Carrols Restaurant Group, Inc. announced that it has commenced an offer to purchase for cash any and all of the $150 million outstanding principal amount of its 11.25% Senior Secured Second Lien Notes due 2018. In conjunction with the tender offer, Carrols is soliciting consents to effect certain proposed amendments to the indenture governing the Notes and certain security documents. The tender offer and consent solicitation are being made pursuant to an Offer to Purchase and Consent Solicitation Statement, dated April 15, 2015, and a related Consent and Letter of Transmittal, which set forth the terms and conditions of the offer and consent solicitation in full detail. The tender offer will expire at 11:59 p.m., New York City time, on May 12, 2015, unless the tender offer is extended or earlier terminated. The total consideration to be paid for each $1,000 principal amount of the Notes tendered prior to 5:00 p.m., New York City time, on April 28, 2015 (such date and time, as may be extended, the Consent Date), and not validly withdrawn, will be $1,063.75. The total consideration includes a consent payment of $30.00 per $1,000 principal amount, which is payable only to holders who tender their Notes and validly deliver their consents prior to the Consent Date.

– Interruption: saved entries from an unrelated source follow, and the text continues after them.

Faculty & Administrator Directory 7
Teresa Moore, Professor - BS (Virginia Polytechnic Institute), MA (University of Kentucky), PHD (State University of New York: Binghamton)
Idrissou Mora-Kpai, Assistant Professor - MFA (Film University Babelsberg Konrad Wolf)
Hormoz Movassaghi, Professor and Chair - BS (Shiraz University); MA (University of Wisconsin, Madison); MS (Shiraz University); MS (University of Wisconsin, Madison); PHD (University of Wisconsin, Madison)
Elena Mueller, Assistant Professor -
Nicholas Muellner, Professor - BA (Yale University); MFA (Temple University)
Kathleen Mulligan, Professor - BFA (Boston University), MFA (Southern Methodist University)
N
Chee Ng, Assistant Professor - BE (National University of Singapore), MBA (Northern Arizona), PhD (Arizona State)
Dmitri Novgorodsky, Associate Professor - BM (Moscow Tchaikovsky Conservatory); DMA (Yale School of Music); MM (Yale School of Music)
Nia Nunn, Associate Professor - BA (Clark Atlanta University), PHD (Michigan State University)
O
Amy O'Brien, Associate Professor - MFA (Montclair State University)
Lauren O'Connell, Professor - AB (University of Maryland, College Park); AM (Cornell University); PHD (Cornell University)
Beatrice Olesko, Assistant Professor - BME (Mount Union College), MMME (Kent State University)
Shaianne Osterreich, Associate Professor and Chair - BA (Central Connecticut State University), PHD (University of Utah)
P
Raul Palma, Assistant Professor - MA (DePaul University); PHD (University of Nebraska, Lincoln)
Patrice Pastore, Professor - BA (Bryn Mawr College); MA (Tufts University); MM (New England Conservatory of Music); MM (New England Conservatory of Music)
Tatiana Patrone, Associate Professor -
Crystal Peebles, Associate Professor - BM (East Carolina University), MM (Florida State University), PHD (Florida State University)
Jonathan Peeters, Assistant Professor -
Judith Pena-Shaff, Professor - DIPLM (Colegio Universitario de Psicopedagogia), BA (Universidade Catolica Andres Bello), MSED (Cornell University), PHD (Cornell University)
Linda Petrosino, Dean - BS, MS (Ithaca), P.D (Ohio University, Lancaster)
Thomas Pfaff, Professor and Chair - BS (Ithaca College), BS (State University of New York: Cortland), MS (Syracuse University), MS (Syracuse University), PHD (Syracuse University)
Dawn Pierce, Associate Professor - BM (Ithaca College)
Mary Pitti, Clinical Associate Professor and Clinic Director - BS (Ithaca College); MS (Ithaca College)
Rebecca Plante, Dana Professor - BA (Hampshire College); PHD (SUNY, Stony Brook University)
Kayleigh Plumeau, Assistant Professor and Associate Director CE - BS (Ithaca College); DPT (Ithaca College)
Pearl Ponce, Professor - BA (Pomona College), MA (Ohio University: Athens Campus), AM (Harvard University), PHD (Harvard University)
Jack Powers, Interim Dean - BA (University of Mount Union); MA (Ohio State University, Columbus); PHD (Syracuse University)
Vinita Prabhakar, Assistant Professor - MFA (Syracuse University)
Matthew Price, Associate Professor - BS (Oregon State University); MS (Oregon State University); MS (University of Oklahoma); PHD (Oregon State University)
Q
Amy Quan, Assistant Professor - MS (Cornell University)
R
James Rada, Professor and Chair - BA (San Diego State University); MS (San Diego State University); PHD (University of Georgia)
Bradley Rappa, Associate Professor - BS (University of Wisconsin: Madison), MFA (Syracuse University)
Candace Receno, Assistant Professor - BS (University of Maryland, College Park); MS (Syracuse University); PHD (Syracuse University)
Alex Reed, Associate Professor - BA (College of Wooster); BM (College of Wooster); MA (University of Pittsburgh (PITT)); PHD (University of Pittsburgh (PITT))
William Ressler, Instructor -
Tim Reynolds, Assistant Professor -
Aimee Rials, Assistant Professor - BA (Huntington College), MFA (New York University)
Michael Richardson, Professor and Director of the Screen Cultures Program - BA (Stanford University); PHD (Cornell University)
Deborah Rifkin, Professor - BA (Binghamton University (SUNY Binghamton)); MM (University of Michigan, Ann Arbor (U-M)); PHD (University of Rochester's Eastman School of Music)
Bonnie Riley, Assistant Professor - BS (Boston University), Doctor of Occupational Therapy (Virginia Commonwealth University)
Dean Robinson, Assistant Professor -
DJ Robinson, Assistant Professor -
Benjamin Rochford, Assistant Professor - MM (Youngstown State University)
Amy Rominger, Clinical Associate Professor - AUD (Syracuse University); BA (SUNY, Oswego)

Holders who tender their Notes after the Consent Date, but on or prior to the Expiration Date, will receive the tender offer consideration of $1,033.75, which is the total consideration minus the consent payment. Tendering holders will also receive accrued and unpaid interest from the most recent interest payment date for the Notes to, but not including, the applicable payment date. The tender offer and consent solicitation includes an early settlement option so that holders whose Notes are validly tendered prior to the Consent Date and accepted for purchase could receive payment on an initial payment date, which is expected to be as early as April 29, 2015. Tendered Notes may not be withdrawn and consents may not be revoked after 5:00 p.m., New York City time, on April 28, 2015.

Carrols Restaurant Group, Inc. Announces Revenue Results for the First Quarter Ended March 29, 2015; Provides Earnings Guidance for the First Quarter Ended March 29, 2015

Carrols Restaurant Group, Inc. announced revenue results for the first quarter ended March 29, 2015. For the quarter, the company reported total revenues increased 27.5% to $193.2 million from $151.5 million in the first quarter of 2014 including $32.5 million in sales from 123 BURGER KING restaurants that were acquired in 2014. Comparable restaurant sales increased 8.4% compared to a 2.5% decrease in the prior year period. The company provided earnings guidance for the first quarter ended March 29, 2015. The company announced that restaurant-level EBITDA (a non-GAAP financial measure) is expected to be approximately $18.5 million to $19.0 million compared to $13.2 million in the prior year period and adjusted EBITDA (a non-GAAP financial measure) is expected to be approximately $7.5 million to $8.0 million compared to $3.3 million in the prior year period.

Carrols Restaurant Eyes Acquisitions

Carrols Restaurant Group, Inc. (NasdaqGS:TAST) is looking for acquisitions. The company plans to offer in a private placement, senior secured second lien notes due 2022 in the aggregate amount of $200 million. The company intends to use the net proceeds of the private placement to repurchase its outstanding $150 million principal amount of 11.25% senior secured second lien notes due 2018 tendered pursuant to a tender offer, to pay related fees and expenses and for working capital and general corporate purposes, including for possible future acquisitions and for potential capital expenditures to remodel restaurants.